(Stored items)
===============
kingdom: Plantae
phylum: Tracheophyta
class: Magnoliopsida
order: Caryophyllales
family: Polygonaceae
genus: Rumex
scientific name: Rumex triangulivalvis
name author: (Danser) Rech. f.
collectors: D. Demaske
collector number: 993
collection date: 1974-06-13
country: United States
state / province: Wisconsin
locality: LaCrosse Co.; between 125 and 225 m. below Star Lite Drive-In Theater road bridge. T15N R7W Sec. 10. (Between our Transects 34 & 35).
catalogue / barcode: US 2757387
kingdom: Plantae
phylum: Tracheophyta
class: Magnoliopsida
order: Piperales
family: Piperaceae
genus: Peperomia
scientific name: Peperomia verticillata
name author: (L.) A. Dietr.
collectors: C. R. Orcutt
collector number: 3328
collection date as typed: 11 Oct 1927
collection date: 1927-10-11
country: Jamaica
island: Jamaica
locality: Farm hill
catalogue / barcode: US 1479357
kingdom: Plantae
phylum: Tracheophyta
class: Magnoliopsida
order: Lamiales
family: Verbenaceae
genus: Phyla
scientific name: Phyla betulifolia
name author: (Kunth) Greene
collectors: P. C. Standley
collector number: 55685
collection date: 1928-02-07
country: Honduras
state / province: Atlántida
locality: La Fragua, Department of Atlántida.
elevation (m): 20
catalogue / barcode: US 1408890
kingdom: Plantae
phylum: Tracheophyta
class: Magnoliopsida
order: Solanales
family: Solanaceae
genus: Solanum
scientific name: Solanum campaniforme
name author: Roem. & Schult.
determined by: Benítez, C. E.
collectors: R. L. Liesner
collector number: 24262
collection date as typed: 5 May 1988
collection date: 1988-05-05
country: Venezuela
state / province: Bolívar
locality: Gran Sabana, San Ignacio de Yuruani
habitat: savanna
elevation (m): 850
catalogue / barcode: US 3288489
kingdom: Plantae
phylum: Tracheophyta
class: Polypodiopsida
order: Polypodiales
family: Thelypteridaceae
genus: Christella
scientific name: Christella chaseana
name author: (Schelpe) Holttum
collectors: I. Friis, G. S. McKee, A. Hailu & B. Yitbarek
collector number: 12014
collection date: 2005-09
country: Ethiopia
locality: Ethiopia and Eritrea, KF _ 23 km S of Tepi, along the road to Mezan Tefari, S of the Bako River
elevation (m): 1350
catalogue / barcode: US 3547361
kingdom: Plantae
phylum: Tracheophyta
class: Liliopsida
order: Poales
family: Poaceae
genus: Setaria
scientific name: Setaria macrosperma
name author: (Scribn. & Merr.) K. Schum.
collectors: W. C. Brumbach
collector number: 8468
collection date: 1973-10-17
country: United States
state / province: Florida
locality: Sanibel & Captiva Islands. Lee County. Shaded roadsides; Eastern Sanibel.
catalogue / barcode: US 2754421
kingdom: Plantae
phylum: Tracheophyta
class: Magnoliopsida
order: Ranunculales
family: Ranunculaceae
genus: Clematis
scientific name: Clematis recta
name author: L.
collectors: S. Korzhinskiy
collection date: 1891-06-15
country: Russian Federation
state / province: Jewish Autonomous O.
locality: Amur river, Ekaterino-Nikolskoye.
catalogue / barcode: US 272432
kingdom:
===============
▸ **DIRECTIONS**:
Convert every line of the entries above into a Markdown table with two columns, No. and Line. Number each row, and leave out blank lines.

▸ **SOLUTION BELOW**:
| No. | Line |
|---|---|
| 1 | kingdom: Plantae |
| 2 | phylum: Tracheophyta |
| 3 | class: Magnoliopsida |
| 4 | order: Caryophyllales |
| 5 | family: Polygonaceae |
| 6 | genus: Rumex |
| 7 | scientific name: Rumex triangulivalvis |
| 8 | name author: (Danser) Rech. f. |
| 9 | collectors: D. Demaske |
| 10 | collector number: 993 |
| 11 | collection date: 1974-06-13 |
| 12 | country: United States |
| 13 | state / province: Wisconsin |
| 14 | locality: LaCrosse Co.; between 125 and 225 m. below Star Lite Drive-In Theater road bridge. T15N R7W Sec. 10. (Between our Transects 34 & 35). |
| 15 | catalogue / barcode: US 2757387 |
| 16 | kingdom: Plantae |
| 17 | phylum: Tracheophyta |
| 18 | class: Magnoliopsida |
| 19 | order: Piperales |
| 20 | family: Piperaceae |
| 21 | genus: Peperomia |
| 22 | scientific name: Peperomia verticillata |
| 23 | name author: (L.) A. Dietr. |
| 24 | collectors: C. R. Orcutt |
| 25 | collector number: 3328 |
| 26 | collection date as typed: 11 Oct 1927 |
| 27 | collection date: 1927-10-11 |
| 28 | country: Jamaica |
| 29 | island: Jamaica |
| 30 | locality: Farm hill |
| 31 | catalogue / barcode: US 1479357 |
| 32 | kingdom: Plantae |
| 33 | phylum: Tracheophyta |
| 34 | class: Magnoliopsida |
| 35 | order: Lamiales |
| 36 | family: Verbenaceae |
| 37 | genus: Phyla |
| 38 | scientific name: Phyla betulifolia |
| 39 | name author: (Kunth) Greene |
| 40 | collectors: P. C. Standley |
| 41 | collector number: 55685 |
| 42 | collection date: 1928-02-07 |
| 43 | country: Honduras |
| 44 | state / province: Atlántida |
| 45 | locality: La Fragua, Department of Atlántida. |
| 46 | elevation (m): 20 |
| 47 | catalogue / barcode: US 1408890 |
| 48 | kingdom: Plantae |
| 49 | phylum: Tracheophyta |
| 50 | class: Magnoliopsida |
| 51 | order: Solanales |
| 52 | family: Solanaceae |
| 53 | genus: Solanum |
| 54 | scientific name: Solanum campaniforme |
| 55 | name author: Roem. & Schult. |
| 56 | determined by: Benítez, C. E. |
| 57 | collectors: R. L. Liesner |
| 58 | collector number: 24262 |
| 59 | collection date as typed: 5 May 1988 |
| 60 | collection date: 1988-05-05 |
| 61 | country: Venezuela |
| 62 | state / province: Bolívar |
| 63 | locality: Gran Sabana, San Ignacio de Yuruani |
| 64 | habitat: savanna |
| 65 | elevation (m): 850 |
| 66 | catalogue / barcode: US 3288489 |
| 67 | kingdom: Plantae |
| 68 | phylum: Tracheophyta |
| 69 | class: Polypodiopsida |
| 70 | order: Polypodiales |
| 71 | family: Thelypteridaceae |
| 72 | genus: Christella |
| 73 | scientific name: Christella chaseana |
| 74 | name author: (Schelpe) Holttum |
| 75 | collectors: I. Friis, G. S. McKee, A. Hailu & B. Yitbarek |
| 76 | collector number: 12014 |
| 77 | collection date: 2005-09 |
| 78 | country: Ethiopia |
| 79 | locality: Ethiopia and Eritrea, KF _ 23 km S of Tepi, along the road to Mezan Tefari, S of the Bako River |
| 80 | elevation (m): 1350 |
| 81 | catalogue / barcode: US 3547361 |
| 82 | kingdom: Plantae |
| 83 | phylum: Tracheophyta |
| 84 | class: Liliopsida |
| 85 | order: Poales |
| 86 | family: Poaceae |
| 87 | genus: Setaria |
| 88 | scientific name: Setaria macrosperma |
| 89 | name author: (Scribn. & Merr.) K. Schum. |
| 90 | collectors: W. C. Brumbach |
| 91 | collector number: 8468 |
| 92 | collection date: 1973-10-17 |
| 93 | country: United States |
| 94 | state / province: Florida |
| 95 | locality: Sanibel & Captiva Islands. Lee County. Shaded roadsides; Eastern Sanibel. |
| 96 | catalogue / barcode: US 2754421 |
| 97 | kingdom: Plantae |
| 98 | phylum: Tracheophyta |
| 99 | class: Magnoliopsida |
| 100 | order: Ranunculales |
| 101 | family: Ranunculaceae |
| 102 | genus: Clematis |
| 103 | scientific name: Clematis recta |
| 104 | name author: L. |
| 105 | collectors: S. Korzhinskiy |
| 106 | collection date: 1891-06-15 |
| 107 | country: Russian Federation |
| 108 | state / province: Jewish Autonomous O. |
| 109 | locality: Amur river, Ekaterino-Nikolskoye. |
| 110 | catalogue / barcode: US 272432 |
| 111 | kingdom: |